_ABOUT THIS EXERCISE_
Return, word for word, the lines of the listing below from the one with "PARCOURIR SCIENCES HUM" through the one with "treballadors. FEDEA adverteix que en els", and no other lines.

_MATERIAL FOR THIS TASK_
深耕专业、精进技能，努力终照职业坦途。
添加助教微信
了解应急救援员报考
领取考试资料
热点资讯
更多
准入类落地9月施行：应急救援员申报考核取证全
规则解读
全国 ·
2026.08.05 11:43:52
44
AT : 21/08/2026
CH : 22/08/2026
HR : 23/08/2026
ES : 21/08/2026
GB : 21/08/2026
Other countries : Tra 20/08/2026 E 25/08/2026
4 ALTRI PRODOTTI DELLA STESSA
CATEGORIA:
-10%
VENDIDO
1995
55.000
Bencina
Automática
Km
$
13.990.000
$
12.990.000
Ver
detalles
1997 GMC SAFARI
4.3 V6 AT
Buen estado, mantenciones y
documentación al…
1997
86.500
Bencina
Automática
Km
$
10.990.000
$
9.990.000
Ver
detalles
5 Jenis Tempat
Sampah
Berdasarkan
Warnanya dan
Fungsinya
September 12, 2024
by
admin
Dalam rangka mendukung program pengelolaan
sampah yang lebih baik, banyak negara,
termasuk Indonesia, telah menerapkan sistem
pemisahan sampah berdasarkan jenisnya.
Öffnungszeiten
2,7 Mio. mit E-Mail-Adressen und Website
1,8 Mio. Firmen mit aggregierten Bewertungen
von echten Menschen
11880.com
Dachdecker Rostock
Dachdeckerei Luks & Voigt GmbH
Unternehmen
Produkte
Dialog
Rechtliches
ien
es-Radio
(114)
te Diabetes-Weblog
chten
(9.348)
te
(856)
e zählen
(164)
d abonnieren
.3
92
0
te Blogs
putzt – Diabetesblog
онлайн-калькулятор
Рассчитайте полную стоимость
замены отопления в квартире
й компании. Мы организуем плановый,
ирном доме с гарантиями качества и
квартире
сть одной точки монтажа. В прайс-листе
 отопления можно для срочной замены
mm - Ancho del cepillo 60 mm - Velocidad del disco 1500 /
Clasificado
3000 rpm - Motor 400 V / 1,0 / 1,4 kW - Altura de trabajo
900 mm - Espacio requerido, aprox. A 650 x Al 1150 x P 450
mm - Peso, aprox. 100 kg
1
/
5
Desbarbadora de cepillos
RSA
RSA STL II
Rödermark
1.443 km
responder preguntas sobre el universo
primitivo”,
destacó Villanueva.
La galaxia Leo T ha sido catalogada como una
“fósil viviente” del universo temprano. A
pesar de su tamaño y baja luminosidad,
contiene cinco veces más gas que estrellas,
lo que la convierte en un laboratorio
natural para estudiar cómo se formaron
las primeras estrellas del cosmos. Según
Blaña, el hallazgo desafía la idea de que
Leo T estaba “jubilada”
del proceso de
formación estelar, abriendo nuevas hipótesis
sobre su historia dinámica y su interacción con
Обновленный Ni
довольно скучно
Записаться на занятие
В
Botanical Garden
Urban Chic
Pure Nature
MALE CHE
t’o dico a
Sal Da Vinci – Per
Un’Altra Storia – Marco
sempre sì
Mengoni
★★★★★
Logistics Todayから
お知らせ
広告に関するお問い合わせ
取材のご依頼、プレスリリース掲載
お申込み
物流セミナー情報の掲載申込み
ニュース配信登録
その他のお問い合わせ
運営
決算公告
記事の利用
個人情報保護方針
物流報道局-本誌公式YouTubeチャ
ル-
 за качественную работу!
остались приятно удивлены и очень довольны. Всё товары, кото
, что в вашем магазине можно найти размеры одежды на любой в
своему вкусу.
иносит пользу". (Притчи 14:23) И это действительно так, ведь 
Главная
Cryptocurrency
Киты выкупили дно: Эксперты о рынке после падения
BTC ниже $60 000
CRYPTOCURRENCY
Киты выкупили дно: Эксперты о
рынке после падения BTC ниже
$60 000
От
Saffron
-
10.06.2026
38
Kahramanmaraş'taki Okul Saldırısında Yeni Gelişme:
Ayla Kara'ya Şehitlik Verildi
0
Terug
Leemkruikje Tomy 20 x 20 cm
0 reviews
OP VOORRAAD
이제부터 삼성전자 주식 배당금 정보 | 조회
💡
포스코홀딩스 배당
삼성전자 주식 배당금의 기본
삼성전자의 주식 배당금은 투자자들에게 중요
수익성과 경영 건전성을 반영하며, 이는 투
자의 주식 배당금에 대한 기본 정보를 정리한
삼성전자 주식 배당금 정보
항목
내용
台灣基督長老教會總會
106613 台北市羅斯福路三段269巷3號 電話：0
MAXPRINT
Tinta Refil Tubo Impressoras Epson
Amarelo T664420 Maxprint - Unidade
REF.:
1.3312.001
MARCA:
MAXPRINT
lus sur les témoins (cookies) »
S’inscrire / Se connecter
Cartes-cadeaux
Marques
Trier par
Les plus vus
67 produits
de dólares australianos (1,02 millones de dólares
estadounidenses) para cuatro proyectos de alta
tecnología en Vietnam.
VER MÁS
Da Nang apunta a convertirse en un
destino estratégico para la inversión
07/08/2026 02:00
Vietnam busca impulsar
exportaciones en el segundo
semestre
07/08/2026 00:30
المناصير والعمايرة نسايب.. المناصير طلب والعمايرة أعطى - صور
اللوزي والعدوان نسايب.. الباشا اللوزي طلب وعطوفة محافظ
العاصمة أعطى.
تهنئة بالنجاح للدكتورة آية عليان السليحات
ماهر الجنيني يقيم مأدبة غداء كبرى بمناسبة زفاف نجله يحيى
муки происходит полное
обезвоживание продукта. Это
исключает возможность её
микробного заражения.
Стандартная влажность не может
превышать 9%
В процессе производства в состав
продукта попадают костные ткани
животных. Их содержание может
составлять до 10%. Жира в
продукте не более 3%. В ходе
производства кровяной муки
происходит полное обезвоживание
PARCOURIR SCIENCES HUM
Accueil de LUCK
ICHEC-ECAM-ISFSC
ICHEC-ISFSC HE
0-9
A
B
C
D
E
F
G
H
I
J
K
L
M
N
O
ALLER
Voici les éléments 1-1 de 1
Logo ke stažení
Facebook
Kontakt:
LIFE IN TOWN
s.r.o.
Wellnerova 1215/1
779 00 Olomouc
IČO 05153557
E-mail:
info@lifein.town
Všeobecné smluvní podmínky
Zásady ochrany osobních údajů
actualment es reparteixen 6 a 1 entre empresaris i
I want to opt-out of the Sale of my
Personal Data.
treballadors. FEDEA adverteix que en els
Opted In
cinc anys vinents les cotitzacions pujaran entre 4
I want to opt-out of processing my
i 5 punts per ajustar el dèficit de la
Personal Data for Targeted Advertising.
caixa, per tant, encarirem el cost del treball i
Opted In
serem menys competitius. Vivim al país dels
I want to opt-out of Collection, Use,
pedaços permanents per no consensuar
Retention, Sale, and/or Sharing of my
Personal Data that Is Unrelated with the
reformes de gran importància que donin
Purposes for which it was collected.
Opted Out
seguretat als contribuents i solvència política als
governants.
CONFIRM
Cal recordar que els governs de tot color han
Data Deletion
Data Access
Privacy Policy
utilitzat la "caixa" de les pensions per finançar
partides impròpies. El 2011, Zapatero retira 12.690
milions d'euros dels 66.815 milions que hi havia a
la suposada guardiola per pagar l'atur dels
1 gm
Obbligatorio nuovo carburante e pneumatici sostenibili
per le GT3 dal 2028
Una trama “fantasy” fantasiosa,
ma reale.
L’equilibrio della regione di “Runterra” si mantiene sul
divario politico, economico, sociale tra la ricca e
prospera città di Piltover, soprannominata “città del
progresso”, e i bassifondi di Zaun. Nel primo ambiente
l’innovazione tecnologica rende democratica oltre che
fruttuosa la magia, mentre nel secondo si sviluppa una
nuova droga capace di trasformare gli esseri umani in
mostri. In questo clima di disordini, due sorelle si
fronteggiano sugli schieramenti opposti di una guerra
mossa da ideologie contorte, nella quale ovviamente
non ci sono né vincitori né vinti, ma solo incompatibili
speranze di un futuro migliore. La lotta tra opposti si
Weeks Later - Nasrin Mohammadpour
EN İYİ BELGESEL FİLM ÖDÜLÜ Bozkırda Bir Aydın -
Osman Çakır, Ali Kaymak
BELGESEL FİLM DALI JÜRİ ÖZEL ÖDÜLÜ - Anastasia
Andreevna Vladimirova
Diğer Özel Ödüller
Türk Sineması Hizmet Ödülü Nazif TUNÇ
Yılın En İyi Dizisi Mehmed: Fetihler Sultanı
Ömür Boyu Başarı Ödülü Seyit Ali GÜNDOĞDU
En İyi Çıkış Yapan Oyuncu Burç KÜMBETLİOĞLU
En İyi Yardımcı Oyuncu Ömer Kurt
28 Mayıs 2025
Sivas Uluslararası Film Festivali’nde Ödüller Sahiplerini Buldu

_ANSWER SPACE_
PARCOURIR SCIENCES HUM
Accueil de LUCK
ICHEC-ECAM-ISFSC
ICHEC-ISFSC HE
0-9
A
B
C
D
E
F
G
H
I
J
K
L
M
N
O
ALLER
Voici les éléments 1-1 de 1
Logo ke stažení
Facebook
Kontakt:
LIFE IN TOWN
s.r.o.
Wellnerova 1215/1
779 00 Olomouc
IČO 05153557
E-mail:
info@lifein.town
Všeobecné smluvní podmínky
Zásady ochrany osobních údajů
actualment es reparteixen 6 a 1 entre empresaris i
I want to opt-out of the Sale of my
Personal Data.
treballadors. FEDEA adverteix que en els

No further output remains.